Mio nonno materno Enrico Pacioni, noto ‘Richetto de cattone” o “Richetto ju ricciu”, classe 1930, non era proprio lo stereotipo delle pari opportunità o dell’inclusivitá femminile, questo anche avendo frequentazioni socialdemocratiche nel “sole nascente”; molto più semplicemente era solo un figlio del suo tempo.
Vederlo quindi indaffarato in faccende domestiche, considerate prettamente femminili, non era proprio abituale.

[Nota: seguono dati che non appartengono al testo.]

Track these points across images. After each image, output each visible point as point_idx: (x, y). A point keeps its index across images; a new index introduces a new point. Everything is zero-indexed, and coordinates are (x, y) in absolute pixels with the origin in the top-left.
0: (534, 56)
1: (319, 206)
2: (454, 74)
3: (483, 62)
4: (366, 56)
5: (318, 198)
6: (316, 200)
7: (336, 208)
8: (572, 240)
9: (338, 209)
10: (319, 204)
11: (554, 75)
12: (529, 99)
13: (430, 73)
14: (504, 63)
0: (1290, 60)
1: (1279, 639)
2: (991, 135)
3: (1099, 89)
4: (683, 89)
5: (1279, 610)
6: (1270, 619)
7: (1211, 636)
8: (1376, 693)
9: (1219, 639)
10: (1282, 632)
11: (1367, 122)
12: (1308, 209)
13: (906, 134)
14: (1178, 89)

Eppure c’era una tradizione familiare, un rito, una consuetudine che sovvertiva questi presupposti:
Cucinare il coniglio!
Di mattino presto si scendeva nelle stalle, “ju stirigliu”, dove tenevamo gli animali, nonno prendeva un coniglio (o due a seconda) dalla gabbia provvedendo a sacrificarlo, scuoiarlo ed eviscerarlo. Poi lo metteva per un bel po’ di tempo sotto l’acqua corrente.

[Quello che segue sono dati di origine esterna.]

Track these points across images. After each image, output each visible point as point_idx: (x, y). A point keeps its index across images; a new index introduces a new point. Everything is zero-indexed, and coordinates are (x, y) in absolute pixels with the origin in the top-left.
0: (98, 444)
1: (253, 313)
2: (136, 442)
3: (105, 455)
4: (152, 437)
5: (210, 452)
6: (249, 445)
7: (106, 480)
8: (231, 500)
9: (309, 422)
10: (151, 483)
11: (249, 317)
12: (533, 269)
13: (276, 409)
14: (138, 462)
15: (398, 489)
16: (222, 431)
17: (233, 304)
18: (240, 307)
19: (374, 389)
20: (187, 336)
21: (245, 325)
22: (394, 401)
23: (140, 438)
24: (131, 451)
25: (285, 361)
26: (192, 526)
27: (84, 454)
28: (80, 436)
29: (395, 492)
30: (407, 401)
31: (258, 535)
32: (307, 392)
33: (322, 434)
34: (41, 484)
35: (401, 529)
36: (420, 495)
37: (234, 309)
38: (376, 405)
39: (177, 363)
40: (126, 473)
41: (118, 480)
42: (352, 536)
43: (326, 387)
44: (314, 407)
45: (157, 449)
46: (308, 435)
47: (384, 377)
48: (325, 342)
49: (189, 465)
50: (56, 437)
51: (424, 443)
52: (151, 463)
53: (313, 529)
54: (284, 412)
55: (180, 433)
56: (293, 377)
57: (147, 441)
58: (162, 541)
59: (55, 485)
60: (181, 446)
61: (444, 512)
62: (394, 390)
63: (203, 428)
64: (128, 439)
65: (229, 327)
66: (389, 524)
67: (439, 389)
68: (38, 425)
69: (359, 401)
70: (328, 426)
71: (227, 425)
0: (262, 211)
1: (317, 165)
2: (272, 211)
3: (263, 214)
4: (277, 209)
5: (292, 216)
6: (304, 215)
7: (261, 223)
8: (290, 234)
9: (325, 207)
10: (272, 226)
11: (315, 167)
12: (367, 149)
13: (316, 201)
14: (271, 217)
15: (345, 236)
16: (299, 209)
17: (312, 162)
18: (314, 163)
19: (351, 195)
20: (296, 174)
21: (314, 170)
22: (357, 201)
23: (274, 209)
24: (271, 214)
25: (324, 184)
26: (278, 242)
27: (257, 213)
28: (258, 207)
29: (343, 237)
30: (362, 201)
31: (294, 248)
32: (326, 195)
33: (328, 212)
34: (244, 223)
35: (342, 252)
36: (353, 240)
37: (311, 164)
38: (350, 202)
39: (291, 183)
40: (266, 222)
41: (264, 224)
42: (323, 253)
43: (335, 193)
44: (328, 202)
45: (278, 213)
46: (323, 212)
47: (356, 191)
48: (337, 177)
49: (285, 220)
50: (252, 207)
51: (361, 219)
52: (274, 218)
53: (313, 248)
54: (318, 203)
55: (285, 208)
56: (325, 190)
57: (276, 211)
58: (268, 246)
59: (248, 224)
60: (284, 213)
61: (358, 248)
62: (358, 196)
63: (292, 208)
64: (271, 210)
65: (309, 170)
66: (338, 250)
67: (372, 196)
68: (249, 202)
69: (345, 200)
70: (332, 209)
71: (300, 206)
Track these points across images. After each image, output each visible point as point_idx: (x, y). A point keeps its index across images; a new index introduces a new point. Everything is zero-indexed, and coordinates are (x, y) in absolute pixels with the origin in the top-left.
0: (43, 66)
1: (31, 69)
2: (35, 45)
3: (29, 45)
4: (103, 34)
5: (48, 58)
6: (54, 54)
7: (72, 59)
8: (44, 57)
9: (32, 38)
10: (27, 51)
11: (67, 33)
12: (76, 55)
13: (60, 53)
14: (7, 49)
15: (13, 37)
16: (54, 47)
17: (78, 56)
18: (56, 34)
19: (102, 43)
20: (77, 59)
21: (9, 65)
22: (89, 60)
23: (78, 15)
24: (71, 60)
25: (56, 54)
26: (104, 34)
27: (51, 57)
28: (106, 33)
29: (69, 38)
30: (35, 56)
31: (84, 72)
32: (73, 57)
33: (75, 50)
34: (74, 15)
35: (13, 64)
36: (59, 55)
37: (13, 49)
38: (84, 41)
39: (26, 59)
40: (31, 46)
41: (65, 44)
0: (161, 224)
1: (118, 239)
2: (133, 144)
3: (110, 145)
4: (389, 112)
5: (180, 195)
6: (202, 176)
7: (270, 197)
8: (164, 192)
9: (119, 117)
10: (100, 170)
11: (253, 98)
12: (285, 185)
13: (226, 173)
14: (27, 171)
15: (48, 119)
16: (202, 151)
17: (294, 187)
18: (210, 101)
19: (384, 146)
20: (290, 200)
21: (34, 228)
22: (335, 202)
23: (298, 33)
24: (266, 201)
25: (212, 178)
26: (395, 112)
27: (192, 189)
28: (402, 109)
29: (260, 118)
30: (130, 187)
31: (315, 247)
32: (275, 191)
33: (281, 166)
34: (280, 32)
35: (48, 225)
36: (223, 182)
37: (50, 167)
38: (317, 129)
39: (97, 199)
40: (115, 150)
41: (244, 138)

Dopodiché iniziava la ricetta:
Padella di ferro, olio di casa, aglio e peperoncino dell’orto a soffriggere; si aggiungeva il coniglio in pezzi lo si lasciava rosolare per poi sfumare con un bicchiere di vino. La cottura proseguiva lentamente a fuoco basso.
Nel frattempo nonno prendeva il mortaio, metteva dentro aglio, rosmarino e pestava il tutto aggiungendo alla fine un po’ di aceto. Poco prima che terminasse la cottura univa questo pesto, lasciava evaporare l’aceto ed il coniglio, per me, “più buono del mondo” era pronto. Tenero e saporito, ben rosolato e in alcune parti quasi croccante e, soprattutto, con il suo intingolo nel quale poter affogare, con piena goduria dei sensi, il pane della nonna!
Non ho mai capito perché questo piatto fosse cucinato esclusivamente da nonno, non ho mai indagato a fondo…
Resta il fatto che è vero quando si dice che “nessuno muore finchè vive nel cuore di chi resta” ed è forse per questo che oggi, avendo a disposizione un ottimo coniglio casereccio, ho provato la ricetta del nonno!
Al primo boccone si è aperta la porta spazio temporale e mi son sentito il bambino che ero:
curioso attorno a quel nonno “inconsueto” che armeggiava ai fornelli ed entusiasta, subito dopo, seduto alla tavola della domenica con tutta la famiglia.